Task goal » Copy out every item below word for word, leaving out the pictures.

================================

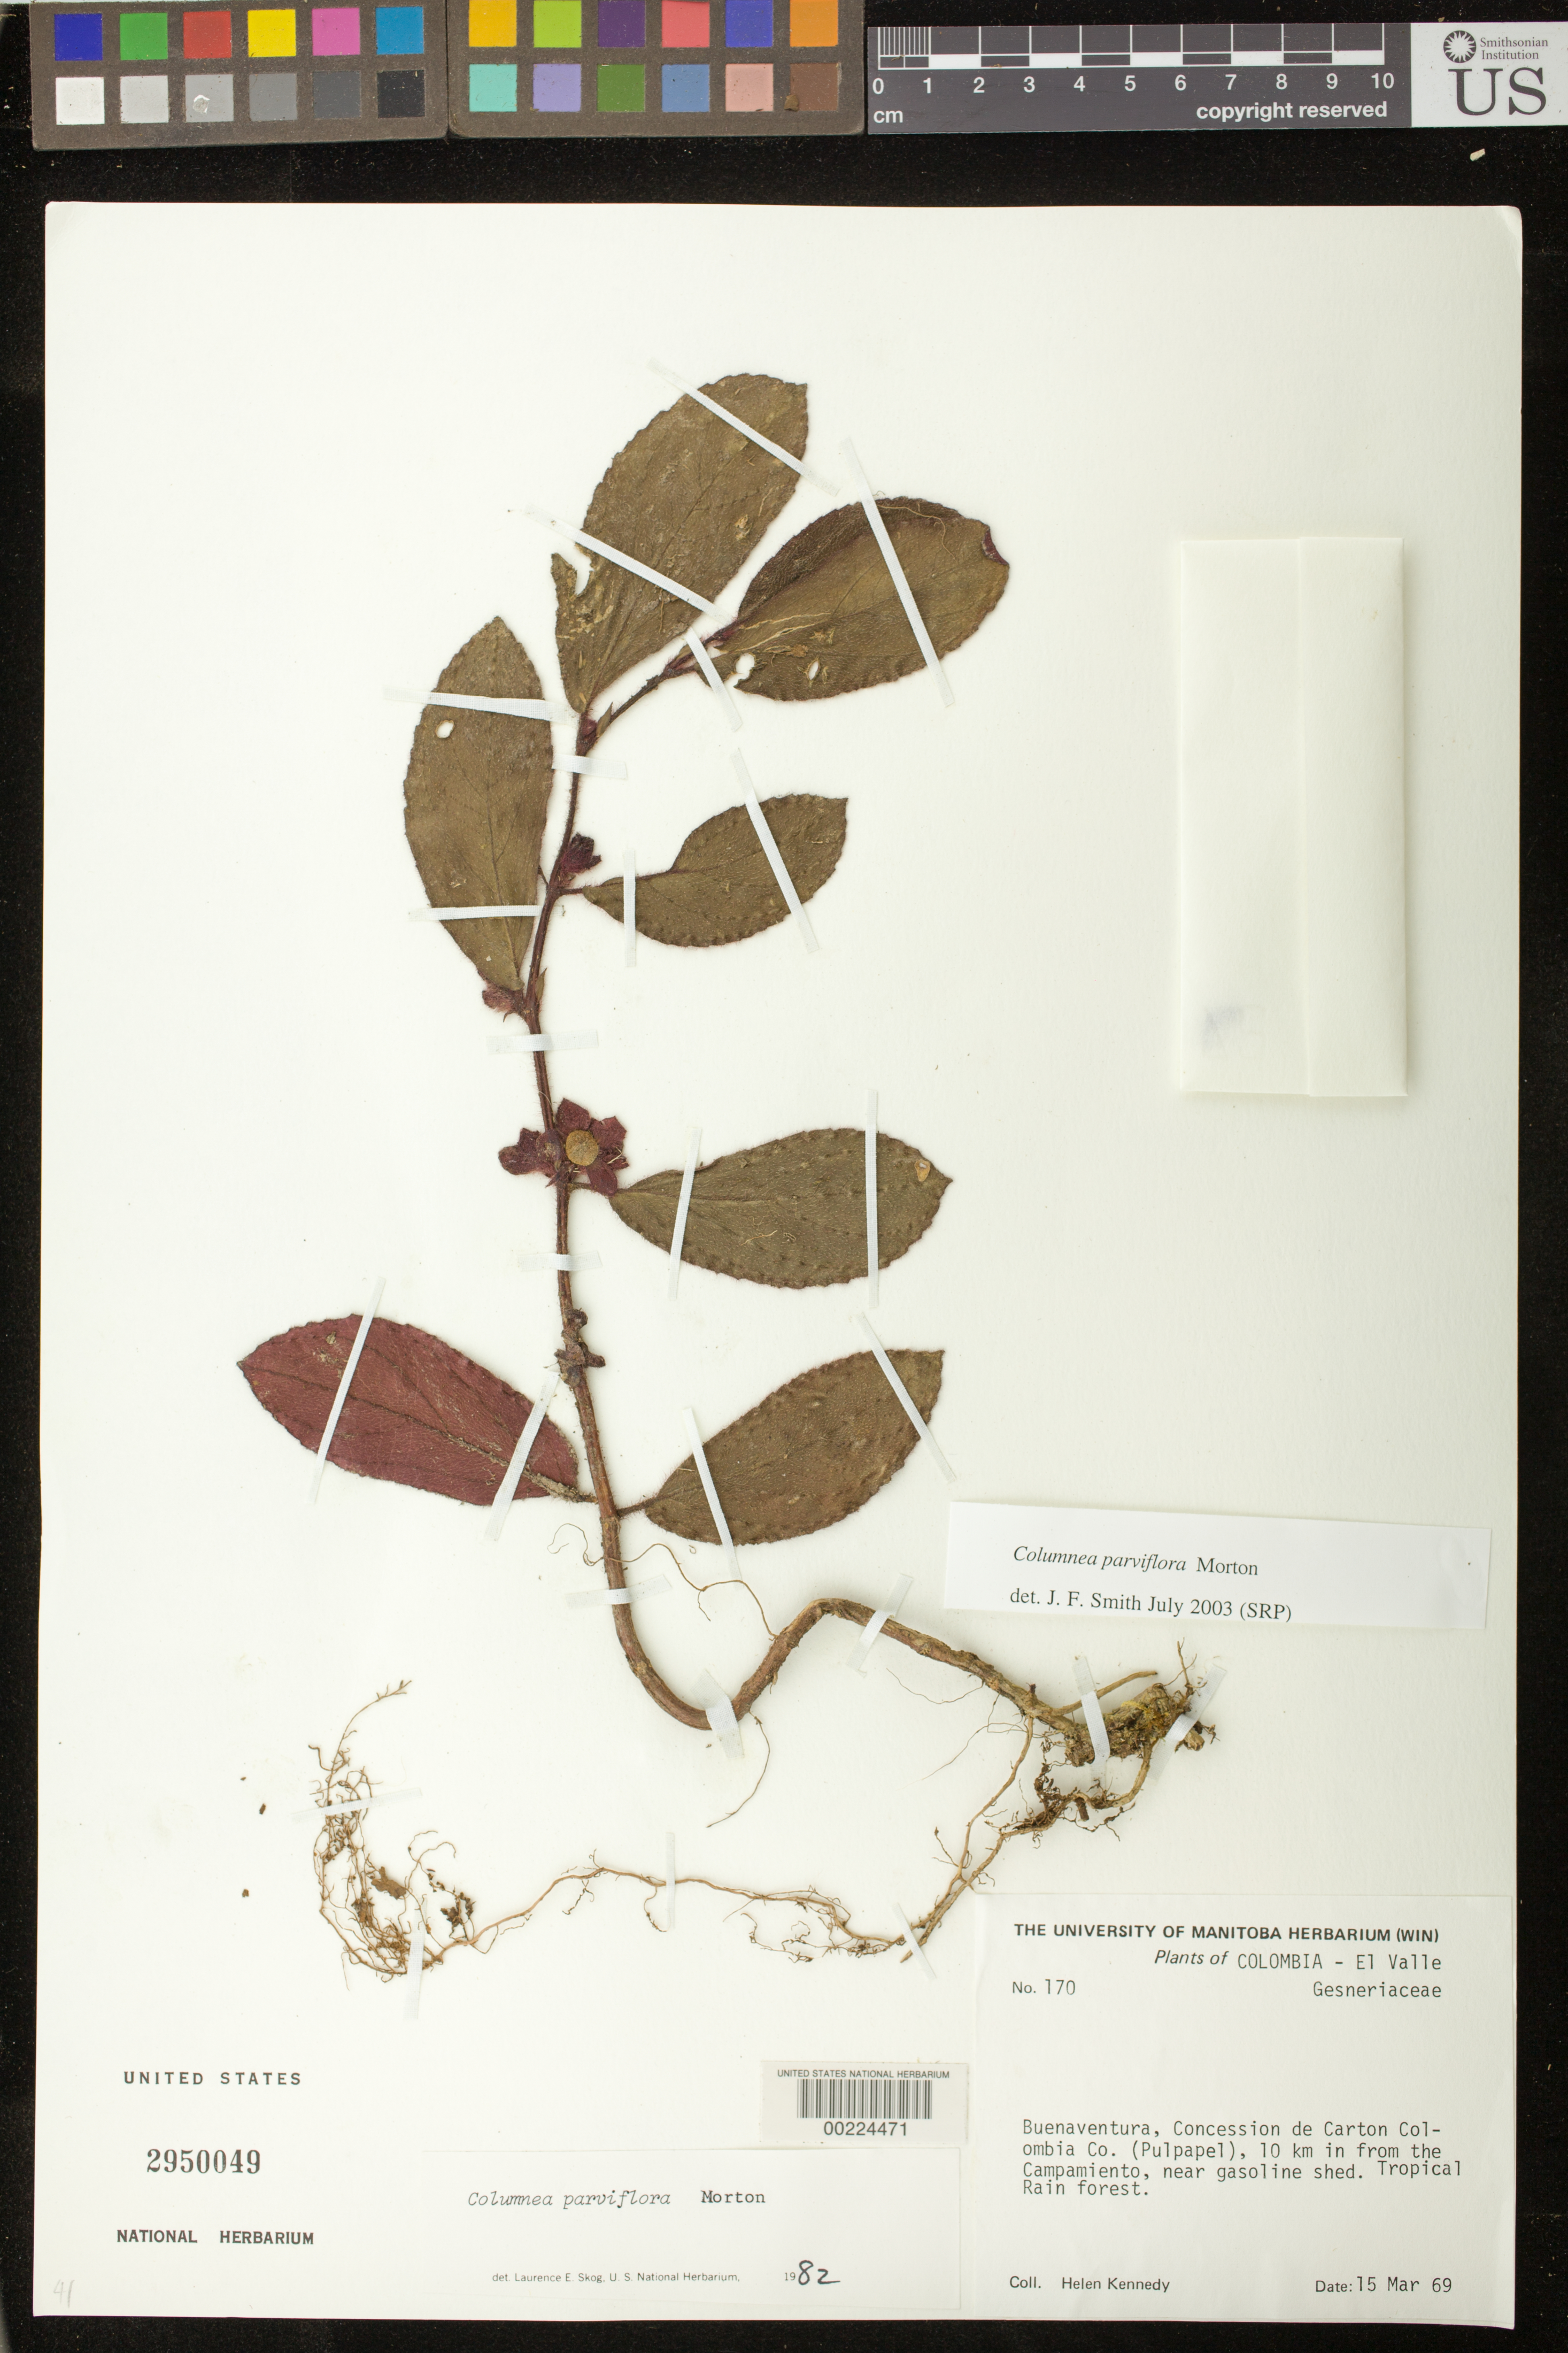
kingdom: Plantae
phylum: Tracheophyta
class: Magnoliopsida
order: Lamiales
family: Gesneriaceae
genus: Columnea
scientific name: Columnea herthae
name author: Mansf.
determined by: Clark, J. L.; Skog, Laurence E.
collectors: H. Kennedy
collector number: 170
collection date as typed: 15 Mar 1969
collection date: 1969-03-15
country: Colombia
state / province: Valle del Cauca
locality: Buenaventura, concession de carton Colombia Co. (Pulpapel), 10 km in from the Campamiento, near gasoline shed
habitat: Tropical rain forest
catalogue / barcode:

================================

Task answer »
kingdom: Plantae
phylum: Tracheophyta
class: Magnoliopsida
order: Lamiales
family: Gesneriaceae
genus: Columnea
scientific name: Columnea herthae
name author: Mansf.
determined by: Clark, J. L.; Skog, Laurence E.
collectors: H. Kennedy
collector number: 170
collection date as typed: 15 Mar 1969
collection date: 1969-03-15
country: Colombia
state / province: Valle del Cauca
locality: Buenaventura, concession de carton Colombia Co. (Pulpapel), 10 km in from the Campamiento, near gasoline shed
habitat: Tropical rain forest
catalogue / barcode:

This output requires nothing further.